Provincial health officer Dr. Bonnie Henry renewed that advice this week as B.C. recorded its fourth straight day with more than 600 new cases of coronavirus diagnosed across the province. The latest wave of cases means B.C. residents have to go back to their initial precautions from the early days of the pandemic this spring, Henry says. The Tourism Industry Association of B.C., representing the hardest-hit sector of the economy, was quick to respond.
“While we recognize the province’s request to curtail non-essential travel, we’re concerned that tourism operators will again bear the brunt of the impact,” TIABC board chair Vivek Sharma said in a bulletin to members. “It’s important to note that travel is not the culprit for increasing transmission rates, but rather people’s behaviour. That’s where we need to step up our efforts.”

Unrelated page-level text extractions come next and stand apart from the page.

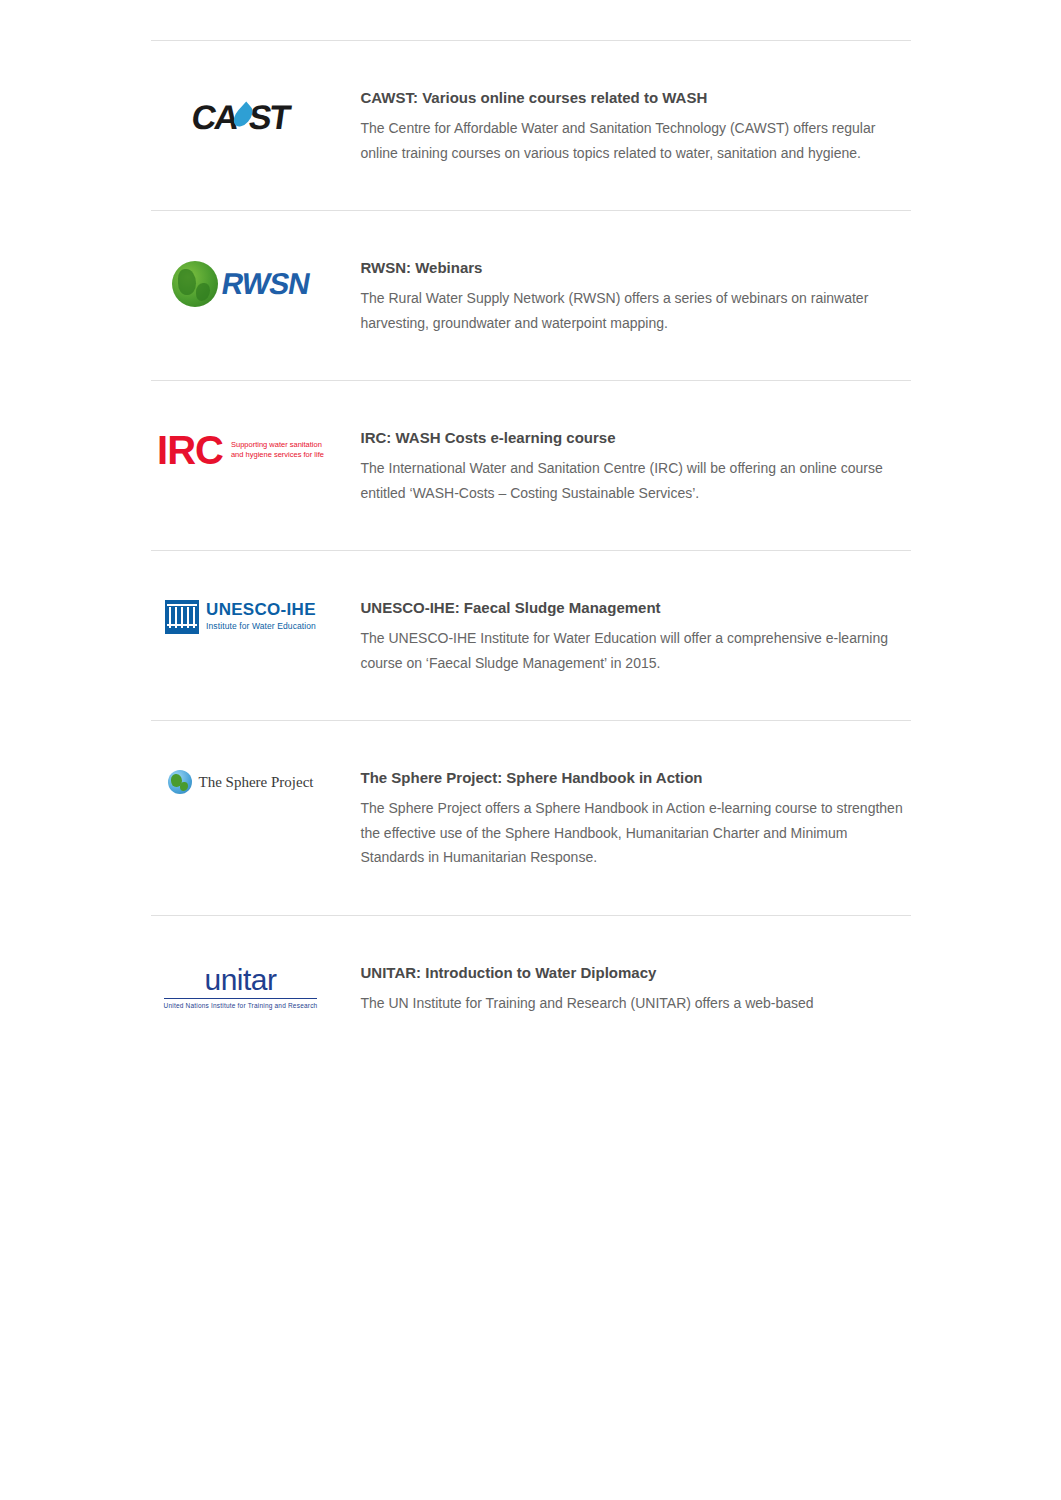CA ST
CAWST: Various online courses related to WASH
The Centre for Affordable Water and Sanitation Technology (CAWST) offers regular online training courses on various topics related to water, sanitation and hygiene.
RWSN
RWSN: Webinars
The Rural Water Supply Network (RWSN) offers a series of webinars on rainwater harvesting, groundwater and waterpoint mapping.
IRC
Supporting water sanitation
and hygiene services for life
IRC: WASH Costs e-learning course
The International Water and Sanitation Centre (IRC) will be offering an online course entitled ‘WASH-Costs – Costing Sustainable Services’.
UNESCO-IHE
Institute for Water Education
UNESCO-IHE: Faecal Sludge Management
The UNESCO-IHE Institute for Water Education will offer a comprehensive e-learning course on ‘Faecal Sludge Management’ in 2015.
The Sphere Project
The Sphere Project: Sphere Handbook in Action
The Sphere Project offers a Sphere Handbook in Action e-learning course to strengthen the effective use of the Sphere Handbook, Humanitarian Charter and Minimum Standards in Humanitarian Response.
unitar
United Nations Institute for Training and Research
UNITAR: Introduction to Water Diplomacy
The UN Institute for Training and Research (UNITAR) offers a web-based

Henry’s latest restrictions are focused on the sharply increased infection rates in the Fraser Valley and Metro Vancouver, with non-essential travel to and from the province’s most densely populated region targeted first. With cases still running at record highs after the first week of restrictions on private gatherings, indoor fitness classes and other activities deemed high risk, Henry called for the effort to be expanded.
“We have asked for only essential travel to be considered to and from the areas where we are seeing most transmission in the communities, but I call upon people across the province,” Henry said in a pandemic briefing from the B.C. legislature Nov. 16. “Now is not the time to travel for recreation or non-essential purposes, whether it’s from the Lower Mainland to the Island, whether it’s between the Interior and the North, whether it’s to and from other provinces in Canada.”
The B.C. government’s priority is on keeping schools and businesses operating as normally as possible, and protecting the health care system. As of Monday there were 11 new outbreaks declared in health care facilities, for a total of 52 active, with 45 of those in long-term care facilities centred mainly in the Vancouver Coastal and Fraser Health regions.
Public health “guidance” documents posted last week repeatedly note that there is no public health order barring travel within the province, just as there is no province-wide order to wear masks in public.